For me what he says doesn't make a lot of sense. For instance he threatens to go to the Swiss who, he even concedes, has higher wages. Also he complains about too much regulation while he concedes that it is a EU thing. Then he says construction costs in Germany are so high. I have a hard time imagining that construction costs in the Swiss are lower than in Germany.
It's fine if it works for you but still on your page as well as your linked resources there are a lot of false claims.
For instance on that page about the Comanche it is claimed they only ate meat (which is absolutely inplausible from the start) but Wikipedia says they "also gathered wild fruits, seeds, nuts, berries, roots and tubers, including plums, grapes, juniper berries, persimmons, mulberries, acorns, pecans, wild onions, radishes, and tuna, the fruit of the prickly pear cactus. The Comanche also acquired maize, dried pumpkin, and tobacco through trade and raids."

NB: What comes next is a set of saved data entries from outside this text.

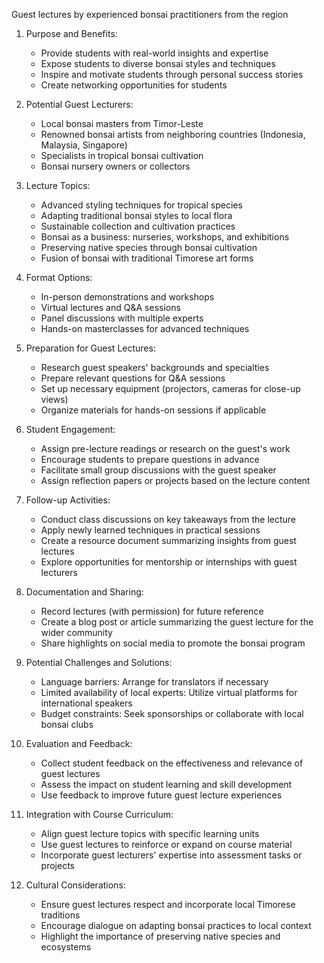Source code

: Guest lectures by experienced bonsai practitioners from the region

1. Purpose and Benefits:
   - Provide students with real-world insights and expertise
   - Expose students to diverse bonsai styles and techniques
   - Inspire and motivate students through personal success stories
   - Create networking opportunities for students

2. Potential Guest Lecturers:
   - Local bonsai masters from Timor-Leste
   - Renowned bonsai artists from neighboring countries (Indonesia, Malaysia, Singapore)
   - Specialists in tropical bonsai cultivation
   - Bonsai nursery owners or collectors

3. Lecture Topics:
   - Advanced styling techniques for tropical species
   - Adapting traditional bonsai styles to local flora
   - Sustainable collection and cultivation practices
   - Bonsai as a business: nurseries, workshops, and exhibitions
   - Preserving native species through bonsai cultivation
   - Fusion of bonsai with traditional Timorese art forms

4. Format Options:
   - In-person demonstrations and workshops
   - Virtual lectures and Q&A sessions
   - Panel discussions with multiple experts
   - Hands-on masterclasses for advanced techniques

5. Preparation for Guest Lectures:
   - Research guest speakers' backgrounds and specialties
   - Prepare relevant questions for Q&A sessions
   - Set up necessary equipment (projectors, cameras for close-up views)
   - Organize materials for hands-on sessions if applicable

6. Student Engagement:
   - Assign pre-lecture readings or research on the guest's work
   - Encourage students to prepare questions in advance
   - Facilitate small group discussions with the guest speaker
   - Assign reflection papers or projects based on the lecture content

7. Follow-up Activities:
   - Conduct class discussions on key takeaways from the lecture
   - Apply newly learned techniques in practical sessions
   - Create a resource document summarizing insights from guest lectures
   - Explore opportunities for mentorship or internships with guest lecturers

8. Documentation and Sharing:
   - Record lectures (with permission) for future reference
   - Create a blog post or article summarizing the guest lecture for the wider community
   - Share highlights on social media to promote the bonsai program

9. Potential Challenges and Solutions:
   - Language barriers: Arrange for translators if necessary
   - Limited availability of local experts: Utilize virtual platforms for international speakers
   - Budget constraints: Seek sponsorships or collaborate with local bonsai clubs

10. Evaluation and Feedback:
    - Collect student feedback on the effectiveness and relevance of guest lectures
    - Assess the impact on student learning and skill development
    - Use feedback to improve future guest lecture experiences

11. Integration with Course Curriculum:
    - Align guest lecture topics with specific learning units
    - Use guest lectures to reinforce or expand on course material
    - Incorporate guest lecturers' expertise into assessment tasks or projects

12. Cultural Considerations:
    - Ensure guest lectures respect and incorporate local Timorese traditions
    - Encourage dialogue on adapting bonsai practices to local context
    - Highlight the importance of preserving native species and ecosystems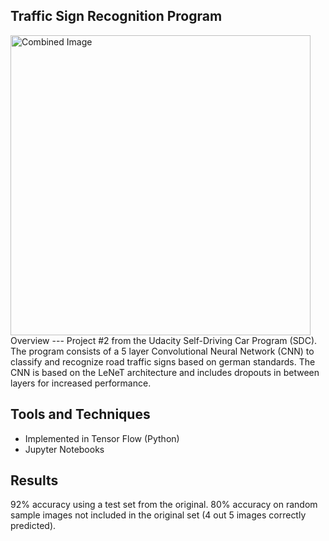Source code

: ## Traffic Sign Recognition Program

<img src="Extra\ Images/70.jpg" width="480" alt="Combined Image" />
Overview
---
Project #2 from the Udacity Self-Driving Car Program (SDC).
The program consists of a 5 layer Convolutional Neural Network (CNN) to classify and recognize road traffic signs based on german standards.
The CNN is based on the LeNeT architecture and includes dropouts in between layers for increased performance.

Tools and Techniques
---

* Implemented in Tensor Flow (Python)
* Jupyter Notebooks

Results
---
92% accuracy using a test set from the original.
80% accuracy on random sample images not included in the original set (4 out 5 images correctly predicted). 
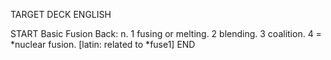 TARGET DECK
ENGLISH

START
Basic
Fusion
Back: n. 1 fusing or melting. 2 blending. 3 coalition. 4 = *nuclear fusion. [latin: related to *fuse1]
END
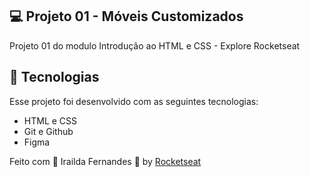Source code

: ## 💻 Projeto 01 - Móveis Customizados

Projeto 01 do modulo Introdução ao HTML e CSS - Explore Rocketseat

## 🚀 Tecnologias

Esse projeto foi desenvolvido com as seguintes tecnologias:

- HTML e CSS
- Git e Github
- Figma

Feito com &#x1F49C; Irailda Fernandes &#x1F43B; by <a href="https://rocketseat.com.br/">Rocketseat</a>
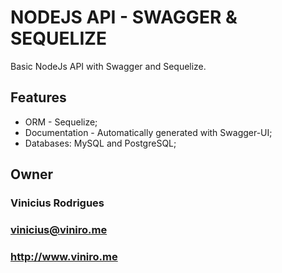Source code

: # NODEJS API - SWAGGER & SEQUELIZE

Basic NodeJs API with Swagger and Sequelize.

## Features


* ORM - Sequelize;
* Documentation - Automatically generated with Swagger-UI;
* Databases: MySQL and PostgreSQL;

## Owner

### Vinicius Rodrigues
### vinicius@viniro.me
### http://www.viniro.me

Also, it seems, that meat is indeed not "nutritionally" complete and your source for that claim is some quack trying to sell his book?
It's great if a meat-only diet works for you, but I don't think there's scientific evidence to support it.
That page <https://justmeat.co/peoples/> actually says "have eaten meat-heavy, if not exclusive diets" and even follows up with "Not all are necessarily fully carnivorous". If this is all the supposed fault you can find, it does easily expose your "a lot of false claims" motte-and-bailey furphy for what it actually is. In regards to "I don't think there's scientific evidence to support it", 'tis just as well I didn't have you advicing me all those years ago, else this conversation wouldn't even be happening (and I be free of my chronic condition), eh?
Finally, in regards to your "some quack" put-down, it actually behoves on you to provide evidence that an exclusively animal-based diet (especially with offal) is necessarily "deficient". It would seem that you lack sufficient understanding of nutrient bioavailability (generally high in animal foods), as well as the fact that RDA is not absolute (note for instance the reduced requirement speculations for Thiamin & Vitamin C in <https://www.mdpi.com/2072-6643/17/1/140>)?
I don't get why you cite this study, or maybe you read it totally differently than me. As I understand it it only confirms my view:
"The carnivore diet met several NRV thresholds for nutrients such as riboflavin, niacin, phosphorus, zinc, Vitamin B6, Vitamin B12, selenium, and Vitamin A, and exceeded the sodium threshold. However, it fell short in thiamin, magnesium, calcium, and Vitamin C, and in iron, folate, iodine and potassium in some cases. Fibre intake was significantly below recommended levels."
Yes, I read it beyond the abstract. And if you did too, you'd know about the theory that "the requirement for thiamin is reduced due to a reduction in thiamin-requiring glycolytic metabolism" or that "the large quantities of carnitine available in an animal-based diet may provide Vitamin C sparing effect".
> As I understand it it only confirms my view
As even the abstract, that you limited yourself to read, goes on to confirm that these nutrient requirements are reduced in a carnivore diet -- cf. "facilitates a lower requirement of certain nutrients" -- then your understanding is a doozie, let alone it support your unsubstantiated view that "meat is indeed not "nutritionally" complete".
Actually I read the abstract and the conclusion. However I think the abstract is there for a certain reason and my quote from the abstract absolutely confirms my point that a meat-based diet is insufficient. Anyway, I hope it's good for you, also in the long run (you mentioned something about cholesterol in another comment).